La FAO promeut l'agroforesterie, source de développement respectueuse de l'environnement

Photo: FAO/Giulio Napolitano

5 février 2013 – Des millions de personnes pourraient échapper à la pauvreté, à la faim et à la dégradation de l'environnement si l'accent était mis davantage par les États sur l'agroforesterie, un mode d'occupation des sols associant arbres et production agricole.

Telle est la conclusion principale d'un guide publié mardi par l'Organisation des Nations Unies pour l'alimentation et l'agriculture (FAO), qui explique que l'agroforesterie est une source importante de produits aussi bien locaux tel que le bois, fruits et fourrage, que d'exportation –noix de coco, café, thé, caoutchouc ou gomme. Et dans la mesure où près de la moitié des terres agricoles de la planète possèdent une couverture arborée d'au moins 10%, l'agroforesterie peut fournir des moyens de subsistance à de millions de personnes.
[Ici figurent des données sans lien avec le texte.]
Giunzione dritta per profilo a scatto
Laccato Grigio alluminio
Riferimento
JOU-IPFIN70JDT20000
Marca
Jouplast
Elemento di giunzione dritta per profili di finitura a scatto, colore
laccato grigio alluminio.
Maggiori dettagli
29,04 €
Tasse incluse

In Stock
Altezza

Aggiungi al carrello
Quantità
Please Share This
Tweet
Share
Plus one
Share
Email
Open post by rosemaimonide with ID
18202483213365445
« Dans beaucoup de pays, le potentiel de l'agroforesterie pour créer de la valeur au profit des agriculteurs, des collectivités et de l'industrie n'a pas encore été pleinement exploité », souligne Eduardo Mansur, l'un des auteurs du guide, dans un communiqué de presse.

Dans cet ouvrage, destiné avant out aux décideurs et conseillers politiques, mais aussi aux responsables d'ONG, la FAO explique comment intégrer l'agroforesterie aux stratégies nationales tout en adaptant les politiques aux conditions spécifiques de ce mode d'occupation des sols. L'ouvrage présente aussi les meilleures pratiques en matière d'agroforesterie, cite des exemples de réussite et tire les leçons des défis et échecs.
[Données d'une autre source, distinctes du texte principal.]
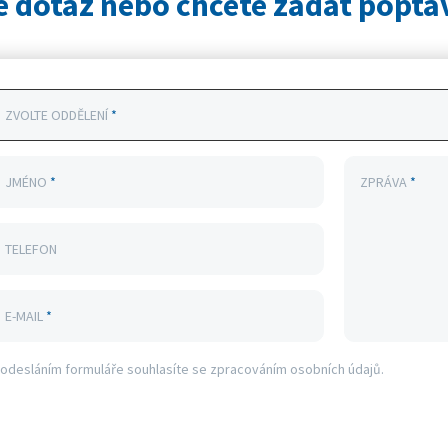
e dotaz nebo chcete zadat poptá
ZVOLTE ODDĚLENÍ
*
JMÉNO
*
ZPRÁVA
*
TELEFON
E-MAIL
*
 odesláním formuláře souhlasíte se zpracováním osobních údajů.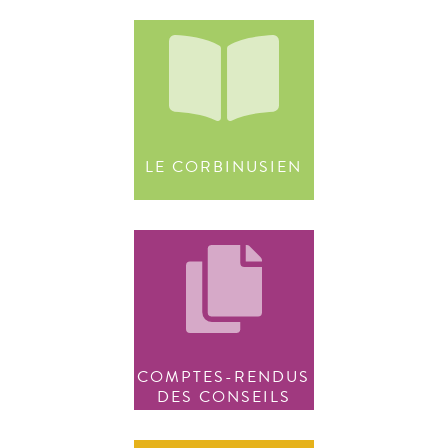
LE CORBINUSIEN
COMPTES-RENDUS
DES CONSEILS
« Malgré ses nombreux avantages, l'agroforesterie est entravée par des politiques défavorables, des contraintes juridiques et un manque de coordination entre les secteurs auxquels elle contribue, à savoir l'agriculture, la foresterie, le développement rural, l'environnement et le commerce », a affirmé M. Mansur.

Mais de nouvelles possibilités voient le jour, notamment dans les forêts de miombo, en Afrique centrale, orientale et australe, qui couvrent trois millions de kilomètres carrés répartis sur plus de 11 pays et contribuent largement aux moyens de subsistance d'environ100 millions de personnes à faible revenu.
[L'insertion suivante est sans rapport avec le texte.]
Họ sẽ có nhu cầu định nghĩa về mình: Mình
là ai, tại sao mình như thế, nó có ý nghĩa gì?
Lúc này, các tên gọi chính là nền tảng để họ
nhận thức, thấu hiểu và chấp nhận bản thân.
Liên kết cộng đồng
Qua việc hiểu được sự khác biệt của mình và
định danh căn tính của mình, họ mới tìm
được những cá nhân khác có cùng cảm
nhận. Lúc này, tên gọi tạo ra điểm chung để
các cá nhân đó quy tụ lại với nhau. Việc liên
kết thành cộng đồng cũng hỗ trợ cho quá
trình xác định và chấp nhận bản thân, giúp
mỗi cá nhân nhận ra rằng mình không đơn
L'agroforesterie possède, entre autres, le potentiel d'atténuer les émissions de gaz à effet de serre en ralentissant la conversion des forêts en terres agricoles et en séquestrant le carbone dans les exploitations tout en profitant des incitations financières offertes par le commerce du carbone et l'initiative REDD+. Ainsi, l'expansion de la régénération naturelle de plus de cinq millions d'hectares de terres sèches dégradées au Niger doit contribuer à l'atténuation du changement climatique tout en améliorant les revenus des populations rurales.

Le guide préconise une dizaine de pistes à suivre, notamment la sensibilisation des agriculteurs et de la communauté internationale aux systèmes agroforestiers, la réforme des normes et réglementations défavorables aux secteurs forestier, agricole et rural et la clarification des politiques relatives à l'utilisation des terres.